Vivir el misterio pascual con las implicaciones
sociales que conlleva
Recordar los misterios centrales de nuestra
fe –el Misterio pascual: muerte y resurrección de nuestro Señor Jesucristo-
permite avivar nuestra fe pero sobretodo seguir profundizando en su auténtico
significado. Y esto es necesario porque con el paso del tiempo y la fuerza de
la costumbre, la Semana Santa puede convertirse en una serie de ritos que se
repiten sin mucha trascendencia pero, lo más grave, que van perdiendo el
significado profético y cuestionador que encierran.
La muerte de Jesús no puede quedarse en la
predicación sobre la necesidad de convertirnos de nuestros pecados personales
sin hacer ninguna referencia a la realidad. Ni la celebración de la pascua nos
puede dejar mirando “al cielo” como si participar en ella fuera algo sólo para
el futuro y no una realidad que hemos de comenzar a vivir desde este presente.
Si nos situamos en la vida histórica de
Jesús podemos entender que las causas de su muerte tienen que ver directamente
con sus acciones, su mensaje, su fidelidad al Dios Padre y Madre a quien ama y
anuncia.
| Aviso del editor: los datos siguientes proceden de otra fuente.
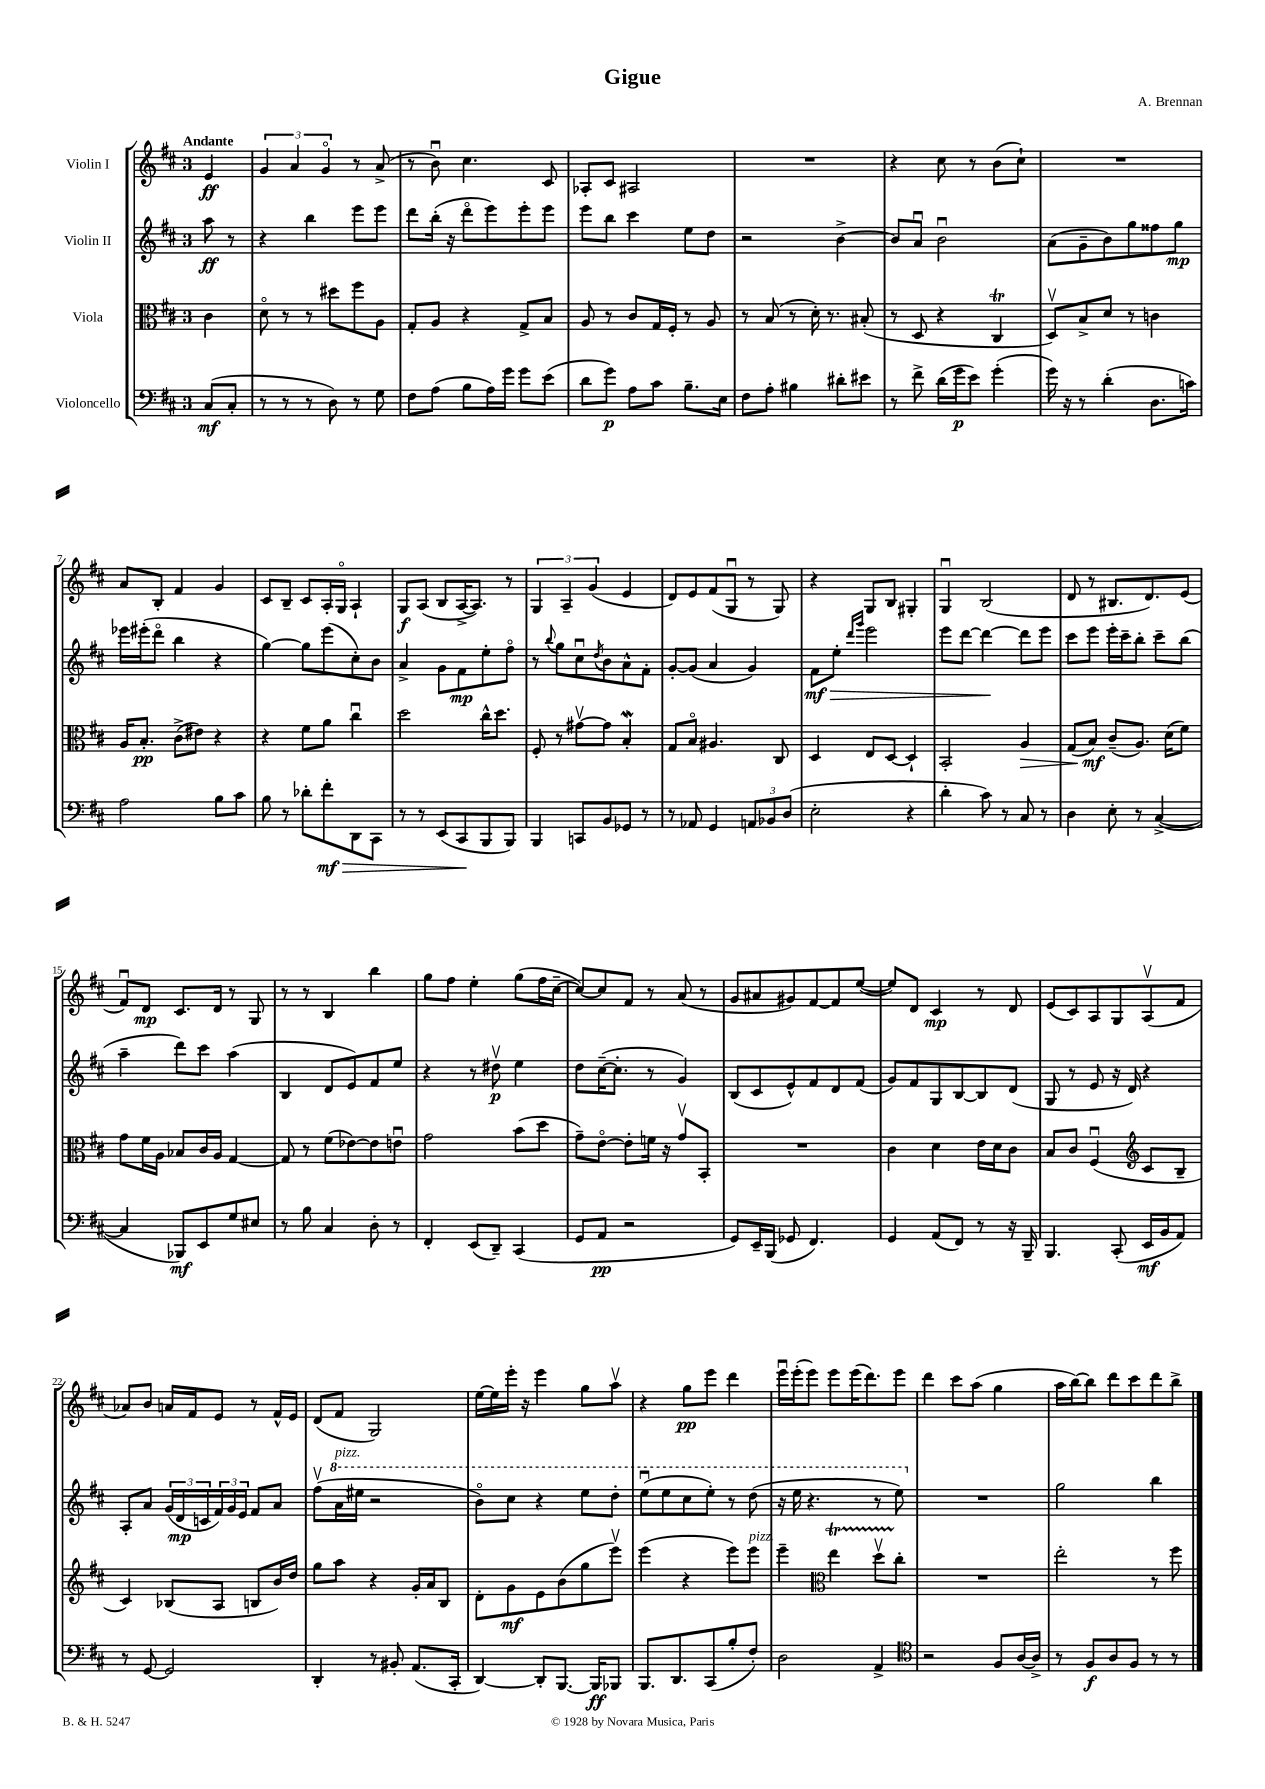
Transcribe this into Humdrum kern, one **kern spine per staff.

En tiempos de Jesús las autoridades religiosas habían constituido un
sistema religioso que garantizaba que los que cumplían la ley formaban el
pueblo de Dios y gozaban de las bendiciones de Yahvé: salud, dinero, bienestar.
Pero los que tenían alguna desgracia -eran pobres o enfermos- sufrían la consecuencia
de sus pecados o el de sus padres y por eso Dios les retiraba su bendición. Con
ese esquema, los “buenos” podían despreciar a los pecadores y conscientemente
buscaban no juntarse con ellos para no quedar impuros delante de Dios.
Pero el Dios del reino que Jesús anuncia,
cuestiona este sistema y afirma que Dios se inclina por los que la sociedad
considera impuros. Además dice que ellos son los destinatarios privilegiados
del reino no porque sean buenos sino porque están llamados a participar del
banquete mesiánico y porque de alguna manera son signo o cuestionamiento de un
sistema injusto que no permite la vida digna de todos los seres humanos y/o no
garantiza el cultivo de la bondad y la misericordia en todos los aspectos. Los
profetas de todos los tiempos han seguido anunciando esa lógica del amor divino
y sus contemporáneos continúan escandalizándose frente a sus anuncios. Y tanto
Jesús como los otros mártires, han sido víctimas de los que se niegan a cambiar
las estructuras, de los que no se quieren abrir al Dios de Jesús, al de los
Evangelios, al que “hace un banquete para invitar a los últimos de cada tiempo,
precisamente porque no pueden pagarle” (Lc 14, 12-14) y “hace brillar el sol
sobre buenos y malos y caer la lluvia sobre justos y pecadores” (Mt 5, 45).
Por tanto, la muerte de Jesús nos confronta
con el Dios en quien creemos y la fidelidad a Él. Nos invita a preguntarnos
¿quiénes son los despreciados de nuestro tiempo? ¿a quiénes nos le damos
crédito? ¿cómo trabajamos para que ninguno sea discriminado, excluido,
marginado por ninguna estructura social, cultural, económica o religiosa? En
otras palabras, recordar la muerte de Jesús ha de llevarnos a convertirnos de
ese pecado personal y social que sigue ahogando la voz de los profetas y no
vela por la vida y dignidad de todas las personas, sean –desde nuestras
valoraciones- buenas o malas, con talentos o sin ellos.
Y la resurrección de Jesús –el “sí” de Dios
a toda su vida- comienza a ser efectiva en nosotros cuando nuestros actos
muestran que rompemos con todas las imágenes falsas que construimos de Dios,
acomodadas a nuestros intereses y hacemos presente el Dios del reino. Ese Dios
que desarma nuestras mentes y corazones de toda exclusión, de toda venganza, de
toda cerrazón al diálogo. Ese Dios que sabe poner a las personas por encima de
cualquier orden establecido. El Dios de Jesús que reclama justicia, paz y
oportunidades para todos y todas.
En nuestro país tan golpeado por la
violencia y tan urgido de paz, bien puede ser está semana santa un tiempo de preguntarnos
por la capacidad que tiene nuestra fe para generar condiciones que hagan
efectiva la paz. No basta buscar conversiones personales –siendo necesarias,
por supuesto- sino que nos tiene que doler el país con la complejidad de sus
problemas, convocándonos a una conversión social y estructural que encuentre
nuevas salidas y donde promover la reconciliación sea una prioridad.